IF you’re serious about your band, you’re going to need a rehearsal space. A band’s space becomes their home, their headquarters and their creative oasis. A good space can really nurture the growth of a band, and provide a safe-haven from judging ears. So what kinds of places are there to set up shop?

BASEMENTS, ATTICS & GARAGES

One of your bandmates may have access to a basement, attic or garage they or their family don’t mind sharing.This can wind up being the most affordable solution to your practice space woes. Of course, you should look into soundproofing these rooms when you can. Attics are often intolerably hot during summer months, but they still get the job done.

BAND SPACES

In almost any town, you can find buildings that house several individual band spaces. Often the buildings are old apartment buildings, schools, motels or strip malls that have been repurposed to accomodate bands. The availability of these spaces depends on the scene in your town and the price for room rentals. Knowing bands break up often, the owners of these facilities want to keep their spaces filled, so the rental terms are usually quite different than those of apartments. I was once in a desperate scenario where my band needed space, and knew of a good affordable facility that housed bands underneath an old store. Unfortunately for us, the rooms were all full. SO I contacted the building owner and offered my band’s service to help build some more spaces in the existing basement. He agreed to pay for materials and give us 6 months free rent in exchange for our labor. The project took us a week in 2003, and we still have friends in the space today.

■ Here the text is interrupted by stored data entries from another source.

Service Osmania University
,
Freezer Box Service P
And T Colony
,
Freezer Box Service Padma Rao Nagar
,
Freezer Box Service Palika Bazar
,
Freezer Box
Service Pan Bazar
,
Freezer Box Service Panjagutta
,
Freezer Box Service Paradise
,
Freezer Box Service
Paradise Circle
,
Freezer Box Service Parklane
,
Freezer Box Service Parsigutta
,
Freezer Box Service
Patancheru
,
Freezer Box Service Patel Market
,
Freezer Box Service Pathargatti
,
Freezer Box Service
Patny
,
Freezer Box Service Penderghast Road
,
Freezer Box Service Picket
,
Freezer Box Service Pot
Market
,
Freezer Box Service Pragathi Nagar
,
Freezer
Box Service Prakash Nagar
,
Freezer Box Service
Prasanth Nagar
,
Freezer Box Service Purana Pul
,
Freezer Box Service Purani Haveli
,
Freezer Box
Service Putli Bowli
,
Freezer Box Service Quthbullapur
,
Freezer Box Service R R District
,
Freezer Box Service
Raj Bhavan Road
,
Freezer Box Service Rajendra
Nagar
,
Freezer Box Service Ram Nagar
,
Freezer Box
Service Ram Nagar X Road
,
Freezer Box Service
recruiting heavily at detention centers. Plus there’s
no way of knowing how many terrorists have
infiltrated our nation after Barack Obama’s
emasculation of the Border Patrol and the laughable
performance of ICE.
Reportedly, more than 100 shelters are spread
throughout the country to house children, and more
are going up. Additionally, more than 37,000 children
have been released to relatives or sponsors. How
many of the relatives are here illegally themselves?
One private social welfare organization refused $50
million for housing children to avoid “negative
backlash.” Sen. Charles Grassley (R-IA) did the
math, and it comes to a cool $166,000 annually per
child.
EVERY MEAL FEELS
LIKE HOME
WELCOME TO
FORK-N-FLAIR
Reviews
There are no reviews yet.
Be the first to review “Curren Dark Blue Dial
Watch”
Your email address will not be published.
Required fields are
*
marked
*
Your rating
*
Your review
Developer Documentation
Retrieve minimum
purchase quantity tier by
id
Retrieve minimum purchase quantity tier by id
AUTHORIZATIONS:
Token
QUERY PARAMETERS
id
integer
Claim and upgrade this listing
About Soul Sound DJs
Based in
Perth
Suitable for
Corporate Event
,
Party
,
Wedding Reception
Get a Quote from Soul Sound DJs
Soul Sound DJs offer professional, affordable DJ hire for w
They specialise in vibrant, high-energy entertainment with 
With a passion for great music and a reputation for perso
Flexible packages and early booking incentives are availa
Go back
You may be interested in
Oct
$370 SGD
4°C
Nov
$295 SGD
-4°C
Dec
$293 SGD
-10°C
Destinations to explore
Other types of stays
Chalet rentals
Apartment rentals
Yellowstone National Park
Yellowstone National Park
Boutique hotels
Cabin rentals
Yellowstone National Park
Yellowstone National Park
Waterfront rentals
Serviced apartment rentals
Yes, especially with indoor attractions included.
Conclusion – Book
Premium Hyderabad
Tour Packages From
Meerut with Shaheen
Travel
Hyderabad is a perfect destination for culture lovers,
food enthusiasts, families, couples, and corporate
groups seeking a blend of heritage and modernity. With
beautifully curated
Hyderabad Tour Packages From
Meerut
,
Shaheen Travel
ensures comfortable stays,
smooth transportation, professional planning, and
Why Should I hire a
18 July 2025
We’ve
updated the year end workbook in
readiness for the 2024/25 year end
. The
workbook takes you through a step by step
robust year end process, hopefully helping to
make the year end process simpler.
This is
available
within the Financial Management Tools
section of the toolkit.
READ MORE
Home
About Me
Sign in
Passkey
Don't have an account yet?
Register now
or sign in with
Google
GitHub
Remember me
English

COMMERCIAL/INDUSTRIAL SPACES

If your band can afford a bigger rent, check your local real estate listings for commercial or industrial space for lease. These spaces offer larger rehersal areas, more privacy, and can provide more living space for things like furniture and groupies.


Those are the ‘big 3’ options for rehersal spaces. Other ideas include storage units, rec centers, or even the back patio (if you play acoustic instruments). Don’t be afraid to think outside of the box and find some unorthodox place for your band to practice. If you can play somewhere without bothering anyone, then you’ve struck music gold.

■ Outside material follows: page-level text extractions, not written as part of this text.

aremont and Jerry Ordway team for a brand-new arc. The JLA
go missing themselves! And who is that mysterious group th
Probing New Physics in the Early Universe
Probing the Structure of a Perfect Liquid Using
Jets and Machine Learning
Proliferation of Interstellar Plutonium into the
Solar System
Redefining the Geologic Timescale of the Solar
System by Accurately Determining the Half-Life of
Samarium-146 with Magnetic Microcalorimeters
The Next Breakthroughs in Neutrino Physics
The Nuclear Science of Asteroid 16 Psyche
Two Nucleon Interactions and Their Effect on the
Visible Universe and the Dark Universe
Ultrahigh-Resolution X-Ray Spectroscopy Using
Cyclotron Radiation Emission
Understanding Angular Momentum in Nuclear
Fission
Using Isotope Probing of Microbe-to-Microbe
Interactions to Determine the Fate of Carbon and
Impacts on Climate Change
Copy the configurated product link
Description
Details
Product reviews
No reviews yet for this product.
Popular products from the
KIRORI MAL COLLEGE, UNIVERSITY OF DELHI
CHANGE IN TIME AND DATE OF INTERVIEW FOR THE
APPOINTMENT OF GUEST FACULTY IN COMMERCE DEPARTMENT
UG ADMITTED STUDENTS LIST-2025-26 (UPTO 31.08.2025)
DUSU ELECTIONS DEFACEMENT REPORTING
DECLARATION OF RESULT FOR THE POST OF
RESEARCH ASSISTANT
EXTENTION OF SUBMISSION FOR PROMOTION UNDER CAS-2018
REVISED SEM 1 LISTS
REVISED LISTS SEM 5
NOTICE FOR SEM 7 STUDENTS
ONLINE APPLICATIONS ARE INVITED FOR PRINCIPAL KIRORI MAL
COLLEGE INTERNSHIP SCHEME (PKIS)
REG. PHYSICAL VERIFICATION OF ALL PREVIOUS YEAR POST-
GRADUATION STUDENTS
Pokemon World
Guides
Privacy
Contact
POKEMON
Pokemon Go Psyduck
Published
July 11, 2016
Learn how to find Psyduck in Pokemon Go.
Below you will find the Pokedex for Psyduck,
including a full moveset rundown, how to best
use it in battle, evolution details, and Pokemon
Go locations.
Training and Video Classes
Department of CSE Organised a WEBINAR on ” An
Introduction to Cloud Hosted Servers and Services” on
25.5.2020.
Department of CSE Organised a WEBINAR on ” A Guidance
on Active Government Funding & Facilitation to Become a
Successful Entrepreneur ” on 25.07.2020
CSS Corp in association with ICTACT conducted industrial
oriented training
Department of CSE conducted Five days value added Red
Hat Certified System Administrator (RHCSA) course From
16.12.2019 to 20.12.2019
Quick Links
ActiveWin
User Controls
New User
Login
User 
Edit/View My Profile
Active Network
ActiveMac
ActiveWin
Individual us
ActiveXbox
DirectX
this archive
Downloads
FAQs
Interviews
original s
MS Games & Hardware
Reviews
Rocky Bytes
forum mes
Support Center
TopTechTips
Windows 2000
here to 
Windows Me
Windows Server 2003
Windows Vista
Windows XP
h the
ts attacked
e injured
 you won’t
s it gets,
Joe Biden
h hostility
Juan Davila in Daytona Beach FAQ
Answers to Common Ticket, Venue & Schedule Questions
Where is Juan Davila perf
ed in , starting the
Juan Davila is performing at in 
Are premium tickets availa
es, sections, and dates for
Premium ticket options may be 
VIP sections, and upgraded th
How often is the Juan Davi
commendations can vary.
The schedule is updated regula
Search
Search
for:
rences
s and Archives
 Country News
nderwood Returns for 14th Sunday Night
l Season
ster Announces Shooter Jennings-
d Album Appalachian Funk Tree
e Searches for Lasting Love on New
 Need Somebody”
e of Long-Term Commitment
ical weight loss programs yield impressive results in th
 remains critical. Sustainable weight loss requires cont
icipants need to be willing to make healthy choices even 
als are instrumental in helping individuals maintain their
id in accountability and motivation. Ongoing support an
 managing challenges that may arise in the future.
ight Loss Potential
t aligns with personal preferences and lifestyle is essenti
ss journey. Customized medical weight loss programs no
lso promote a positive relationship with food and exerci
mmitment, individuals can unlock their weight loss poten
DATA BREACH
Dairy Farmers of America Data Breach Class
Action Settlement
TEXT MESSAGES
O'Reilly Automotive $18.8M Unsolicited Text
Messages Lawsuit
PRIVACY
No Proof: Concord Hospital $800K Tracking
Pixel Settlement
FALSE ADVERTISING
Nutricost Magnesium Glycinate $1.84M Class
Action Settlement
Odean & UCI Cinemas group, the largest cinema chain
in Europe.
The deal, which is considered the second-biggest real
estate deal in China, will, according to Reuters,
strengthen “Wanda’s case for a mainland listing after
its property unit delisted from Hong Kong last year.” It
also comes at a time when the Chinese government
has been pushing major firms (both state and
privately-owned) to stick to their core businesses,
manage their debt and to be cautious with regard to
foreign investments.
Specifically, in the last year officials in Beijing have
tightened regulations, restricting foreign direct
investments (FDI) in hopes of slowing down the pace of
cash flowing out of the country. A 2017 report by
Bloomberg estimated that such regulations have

Save money on a rehearsal space

If money is a concern, consider sharing a space with another band or 2. This is what we do currently, and it works well. Have one person be responsible for collecting the rent, and paypal works really well for this too. We have a facebook message group that has everyone in our space, and Jay, the guy “in charge” can contact us whenever he needs to. This message group is also how we see if the room is in use, or if we need to use it on a certain night. It can be tricky scheduling time to use the room on occasion, but for the most part it’s great. ONE thing I would say is that if you are going to share space with a band, be sure you know some of the people in the other bands. We’re all pretty respectful of each other’s equipment in there, but I’ve heard horror stories about broken amps, drums & stolen gear.